**EXTRACT:**
###

DDevelopment & Design

Hadoop HA setup

With the advent of Hadoop’s 2.x version, there finally is a working
High-Availability solution. Even two of those. Now it really is easy to
configure and use those solutions. It no longer require external
components, like
DRBD.
It all is just neatly packed into Cloudera Hadoop distribution – the
precursor of this solution.

Read on to find out how to use it.

The most important weakness of previous Hadoop releases was the
single-point-of-failure, which happend to be NameNode. NameNode as a key
component of every Hadoop cluster, is responsible for managing
filesystem namespace information and block location. Loosing its data results in loosing all the data
stored on DataNodes. HDFS is no longer able to reach for specific files,
or its blocks. This renders your cluster inoperable.

So it is crucial to be able to detect and counter problems with NameNode.

###

**DATASET EXCERPT:**
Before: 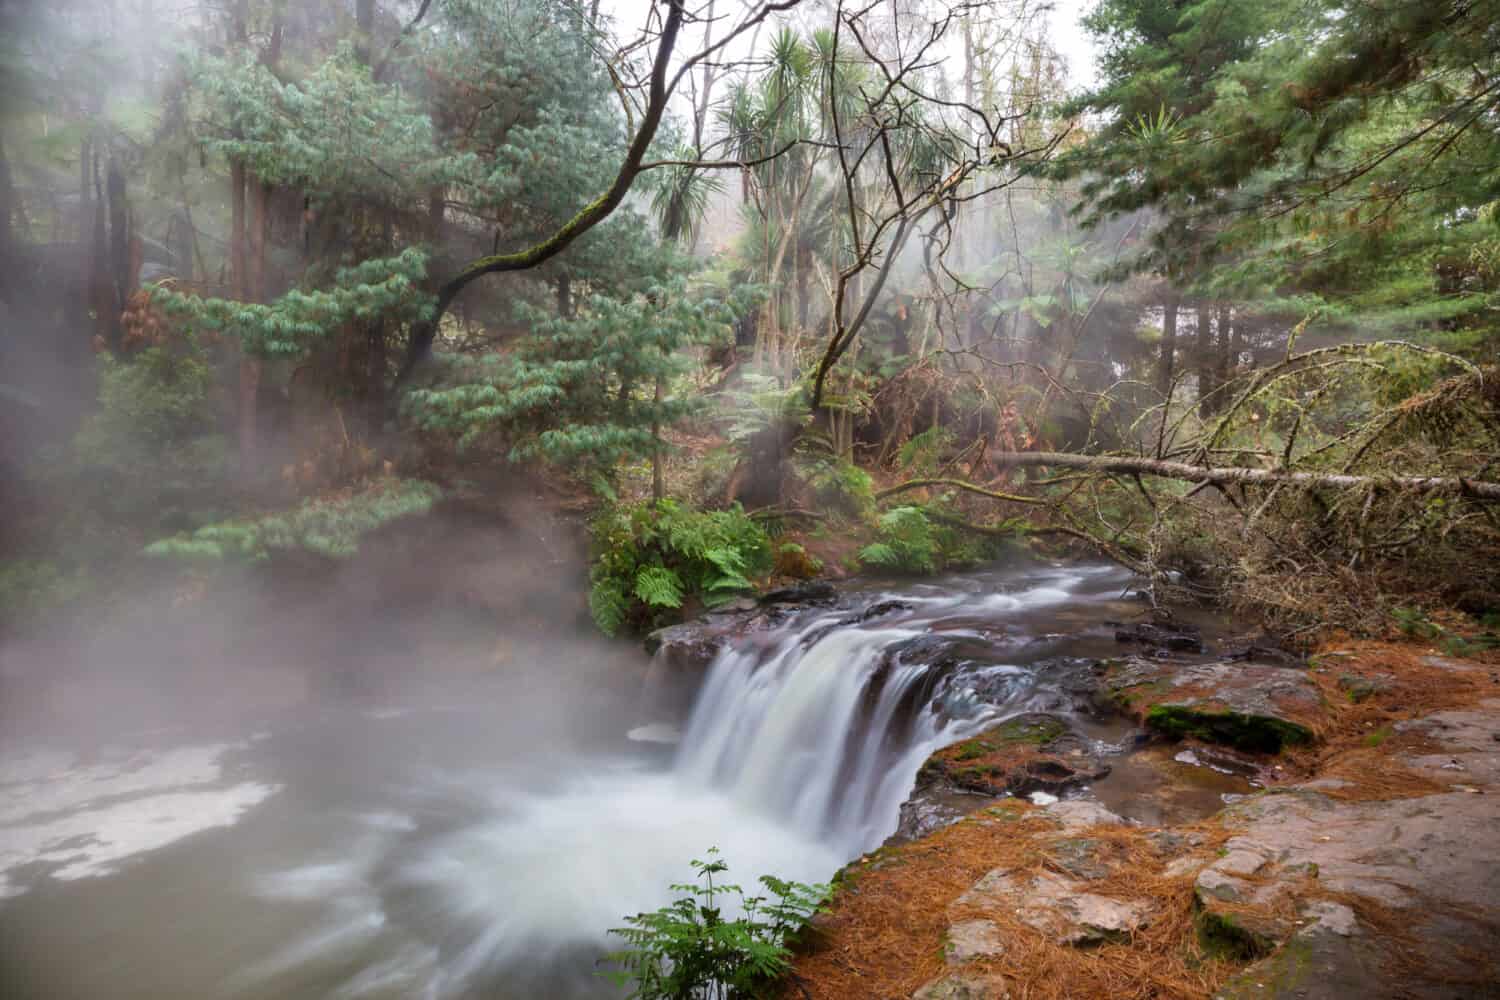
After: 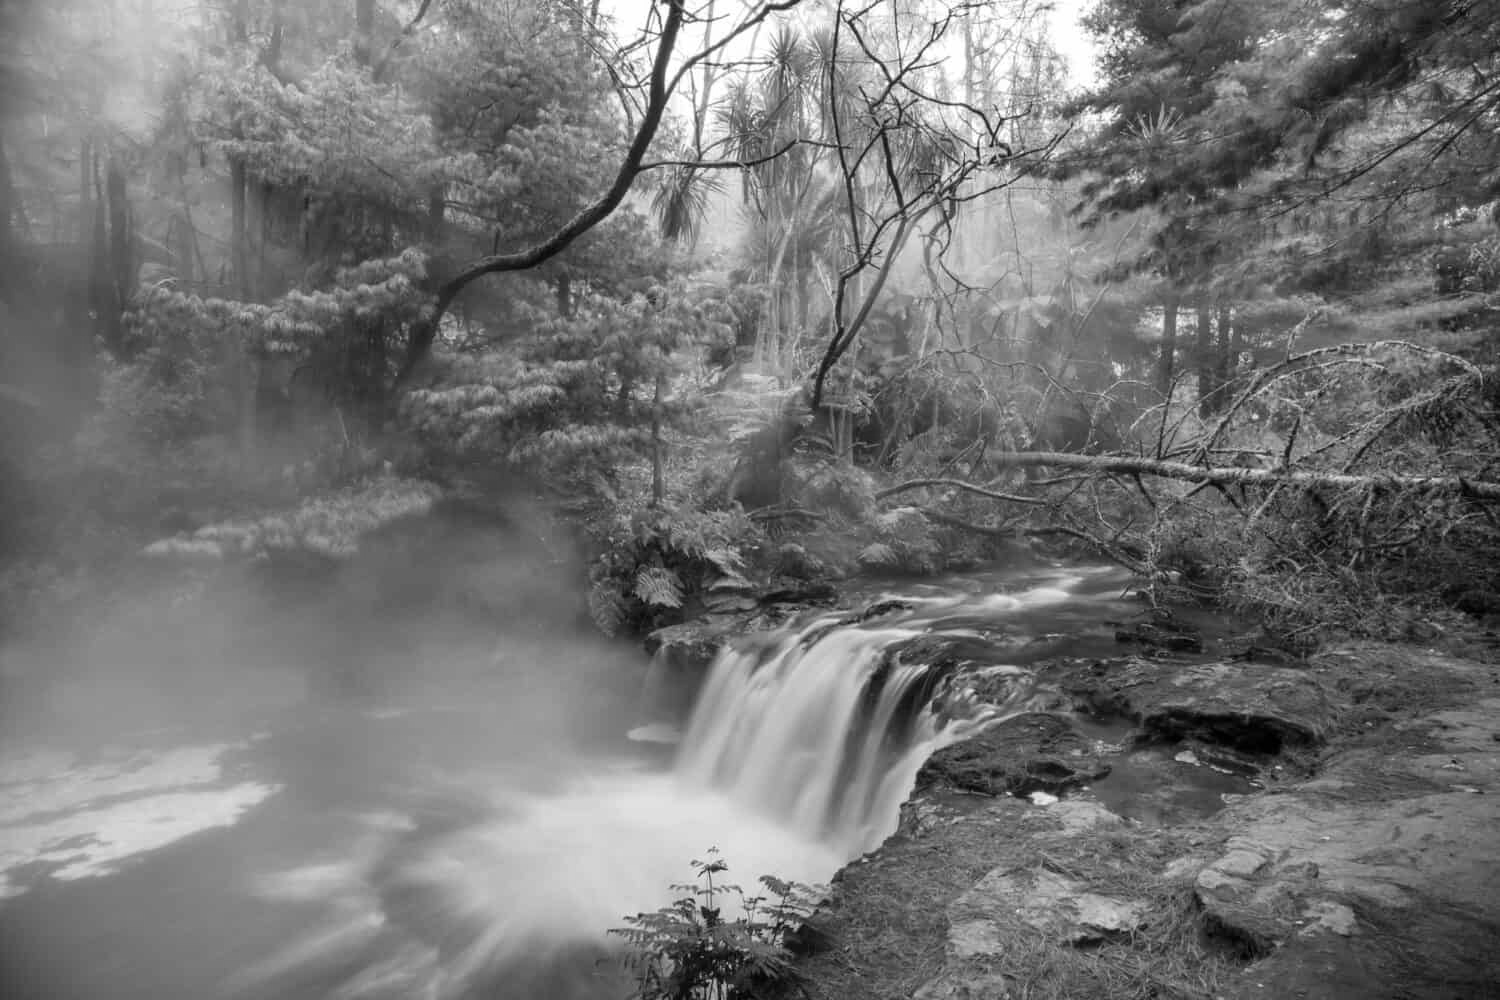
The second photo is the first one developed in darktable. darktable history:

###

**WORK REQUIRED:**
Transcribe the Hadoop HA article from "The most important" to "problems with NameNode.".

**EXERCISE OUTPUT:**
The most important weakness of previous Hadoop releases was the
single-point-of-failure, which happend to be NameNode. NameNode as a key
component of every Hadoop cluster, is responsible for managing
filesystem namespace information and block location. Loosing its data results in loosing all the data
stored on DataNodes. HDFS is no longer able to reach for specific files,
or its blocks. This renders your cluster inoperable.

So it is crucial to be able to detect and counter problems with NameNode.